_Job a_:
Can you copy the section of the Vespa 8 changes text from "Expressions used as" to "in this example.", word for word?

Usage of deprecated Java APIs produce warnings during compilation, while deployment warnings are produced for application package deprecations and most changes to the container runtime environment. In hosted Vespa or Vespa Cloud, deployment warnings are shown in the application's console view. However, for other types of changes, there is no way to emit deprecation warnings, so these are only described in this document and other Vespa documentation.

The following sections lists all the changes from Vespa 7 to Vespa 8 in detail.

Changed defaults

These changes may break clients, and impact both performance and user experience. Applications that are in production and relies on these defaults should make configuration changes to keep the existing behavior when upgrading to Vespa 8. This can be done on Vespa 7, before upgrading - using bucket tests can be useful.

The following defaults have changed:

Change Configuration required to avoid change on Vespa 8
The default simple query language (for end users) is changed from all to weakAnd. Explicitly pass model.type=all in queries or set this parameter in the relevant query profiles: <field name="model.type">all</field>.
The default grammar in YQL userInput is changed from all to weakAnd. Prefix userInput in YQL by {grammar: "all"}.
The value of the services.xml legacy flag v7-geo-positions changes from true to false. Add to services.xml: <legacy> <v7-geo-positions>true</v7-geo-positions> </legacy>
Fields of type map changes JSON rendering in search results. Add overrides in your query profile(s) for the renderer.json.jsonMaps parameter.
Fields of type weightedset changes JSON rendering in search results. Add overrides in your query profile(s) for the renderer.json.jsonWsets parameter.
Expressions used as summary features, are no longer rendered wrapped in rankingExpression(). Specify configuration in your rank profile as shown in this example.
Fields of type raw are now presented as a base64 encoded string in summary, the same way as in json feed format. Earlier, you needed to add raw-as-base64-in-summary in your schema file to get this behavior. If you have fields of type "raw" and you must have the old summary behavior for them in search results, add the line
raw-as-base64-in-summary : false
in your schema definition.

_Listed records_:
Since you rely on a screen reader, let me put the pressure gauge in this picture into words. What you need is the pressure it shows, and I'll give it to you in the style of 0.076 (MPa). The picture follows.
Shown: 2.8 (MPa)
--
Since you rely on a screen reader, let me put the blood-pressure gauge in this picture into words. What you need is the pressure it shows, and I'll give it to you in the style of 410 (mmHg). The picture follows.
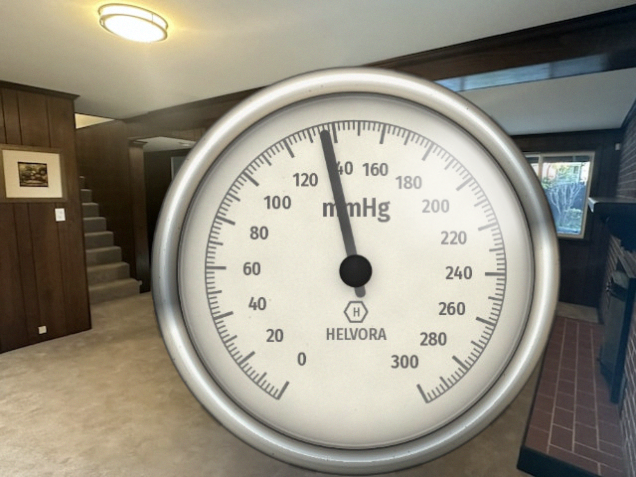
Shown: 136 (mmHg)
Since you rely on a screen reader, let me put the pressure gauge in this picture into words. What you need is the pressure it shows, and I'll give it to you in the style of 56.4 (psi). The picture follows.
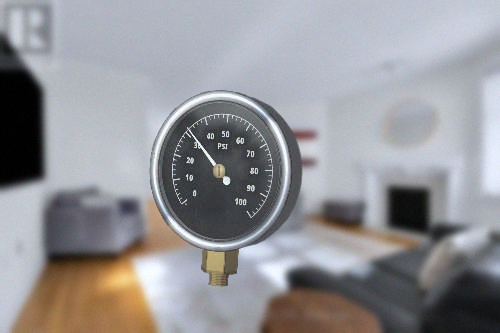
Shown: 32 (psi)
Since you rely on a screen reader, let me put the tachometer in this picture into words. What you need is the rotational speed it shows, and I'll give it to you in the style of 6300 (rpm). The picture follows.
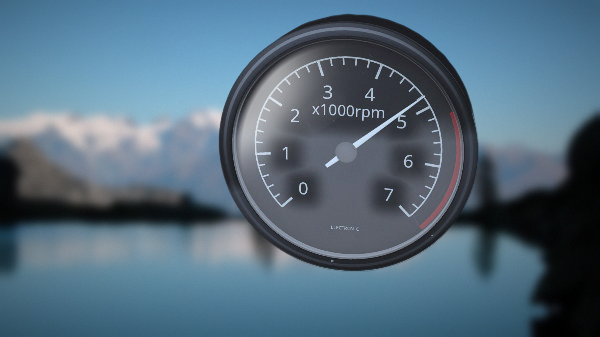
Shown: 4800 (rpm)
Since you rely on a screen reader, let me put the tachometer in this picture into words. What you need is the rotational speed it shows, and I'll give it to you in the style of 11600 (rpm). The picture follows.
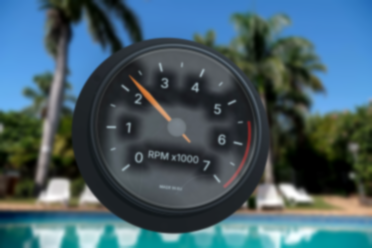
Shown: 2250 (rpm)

_Job b_:
Would you repeat the records word for word from the line with "6300 (rpm). The picture follows." to the line with "Shown: 2250 (rpm)", including both of those lines? Leave the pictures out of your answer.

_Task solution a_:
Expressions used as summary features, are no longer rendered wrapped in rankingExpression(). Specify configuration in your rank profile as shown in this example.

_Task solution b_:
Since you rely on a screen reader, let me put the tachometer in this picture into words. What you need is the rotational speed it shows, and I'll give it to you in the style of 6300 (rpm). The picture follows.
Shown: 4800 (rpm)
Since you rely on a screen reader, let me put the tachometer in this picture into words. What you need is the rotational speed it shows, and I'll give it to you in the style of 11600 (rpm). The picture follows.
Shown: 2250 (rpm)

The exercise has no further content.